There are also the computer science/artificial intelligence contributions of machine learning and other data mining techniques. If data analysis were political, biometrics/econometrics/psychometrics would be 'right wing' conservatives, traditional statistics would be 'centrist', and machine learning would be 'left-leaning'. The conservative-liberal scale reflects how orthodox the disciplines are with respect to inference, ranging from very to not at all.”
Harvard statistician James Greiner adds “So what is the difference between an empirical, data-centered economist and an applied statistician? The stereotypes I've internalized from hanging out in an East Coast statistics department are that economists tend to focus more on parameter estimation, asymptotics, unbiased-ness, and paper-and-pencil solutions to problems (which can then be implemented via canned software like STATA), whereas applied statisticians are leaning more towards imputation and predictive inference, Bayesian thinking, and computational solutions to problems (which require programming in packages such as R).” In other words, classical econometrics is even more consumed with the underlying mathematics than is statistics.

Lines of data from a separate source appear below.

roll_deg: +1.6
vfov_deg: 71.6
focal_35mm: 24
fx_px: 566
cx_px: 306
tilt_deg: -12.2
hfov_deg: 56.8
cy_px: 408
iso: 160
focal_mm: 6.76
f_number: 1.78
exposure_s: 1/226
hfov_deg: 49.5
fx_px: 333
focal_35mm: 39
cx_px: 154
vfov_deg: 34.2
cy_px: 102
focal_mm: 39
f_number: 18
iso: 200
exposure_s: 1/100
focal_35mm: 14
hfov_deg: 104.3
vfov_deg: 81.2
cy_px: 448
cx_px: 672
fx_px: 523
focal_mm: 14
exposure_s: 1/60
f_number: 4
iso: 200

The late, “left-leaning” Berkeley statistician Leo Breiman would certainly take econometrics to task for being more “right-wing” than statistics. In his provocative, 2001 article “Statistical Modeling: The Two Cultures,” Breiman is highly critical of mainstream statistical practice for its obsession with mathematical data models that have “led to irrelevant theory, questionable conclusions, and have kept statisticians from working on a large range of interesting current problems.” In contrast, leftist algorithmic or statistical learning “can be used both on large complex data sets and as a more accurate and informative alternative to data modeling on smaller data sets.” For Breiman, cross-validated predictive accuracy is the most important criterion for evaluating the success of modeling efforts – and favors leftist, statistical learning approaches.
So is econometrics a dinosaur that has become irrelevant in an era where computation and prediction are supplanting mathematics and parameter estimation in data analysis? Fortunately, the answer is no, and the reason is that economics research itself is changing.

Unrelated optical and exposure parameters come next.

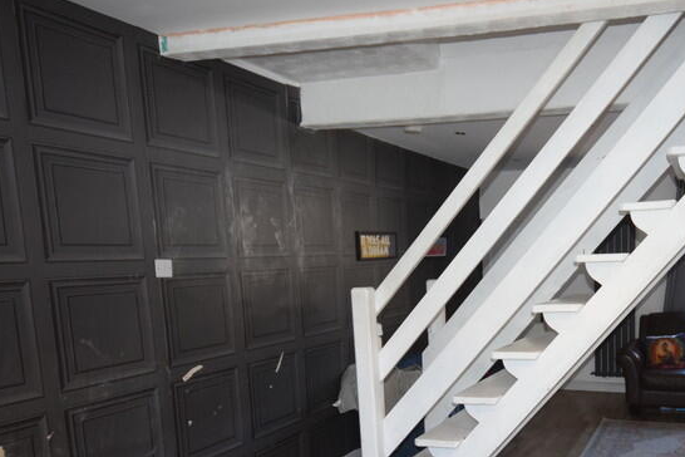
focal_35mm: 31
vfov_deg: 41.3
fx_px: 589
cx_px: 536
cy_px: 335
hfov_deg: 56.5
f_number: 4.2
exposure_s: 1/80
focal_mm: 11
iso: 800
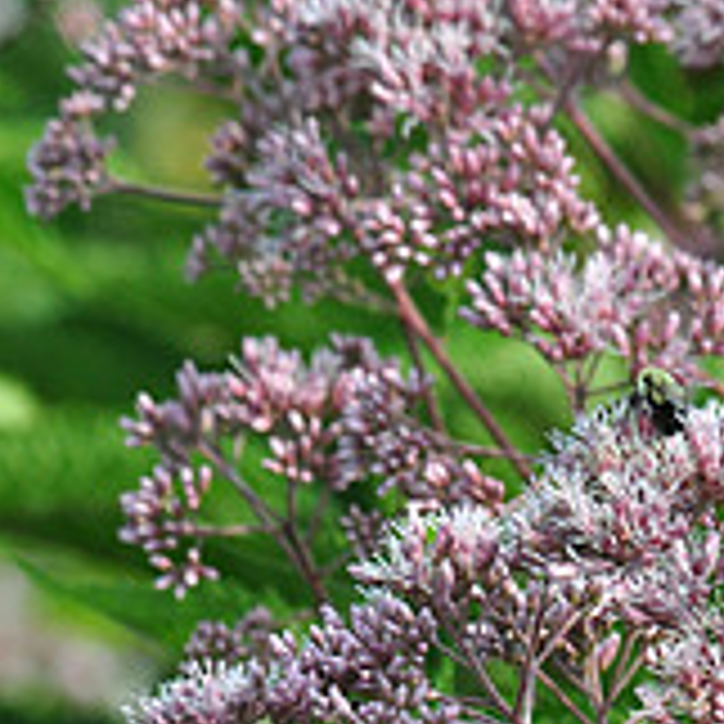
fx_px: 26029
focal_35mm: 1100
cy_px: 735
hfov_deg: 1.6
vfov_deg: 1.6
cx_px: 1034
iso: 400
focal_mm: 240
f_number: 8
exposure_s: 1/400
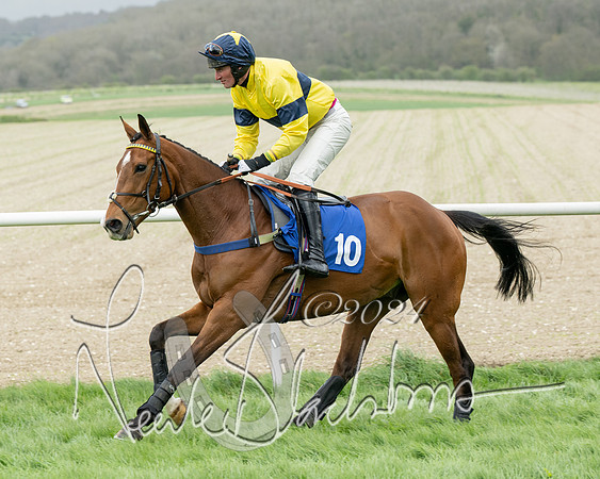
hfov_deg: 11.4
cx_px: 258
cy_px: 222
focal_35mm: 169
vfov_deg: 9.1
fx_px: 2997
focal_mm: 115
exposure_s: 1/1000
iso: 400
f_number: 5
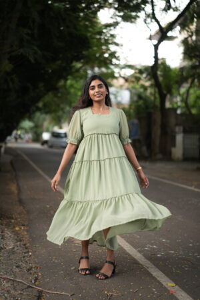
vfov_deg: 39.6
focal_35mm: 50
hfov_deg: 27.0
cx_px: 100
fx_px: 417
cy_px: 150
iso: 800
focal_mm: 50
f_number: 1.4
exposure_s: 1/400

In a highly informative article, “Random Walks by Young Economists,” Princeton professor Angus Deaton discusses the changing face of graduate economics education. His telling observation? “If the typical thesis of the eighties was an elaborate piece of price theory estimated by non-linear maximum likelihood on a very small number of observations, the typical thesis of today uses little or no theory, much simpler econometrics, and hundreds of thousands of observations.” Moreover, “there is a fast growing effort to replace econometric methodology, which can be thought of as a set of ex post fixes for non-experimental data, with real experiments, which require no such fix.”
In other words, econometrics, with its charter to support mainstream economic research, is adapting with the discipline to a data-driven, experimental and compute intensive world. That's good news for BI.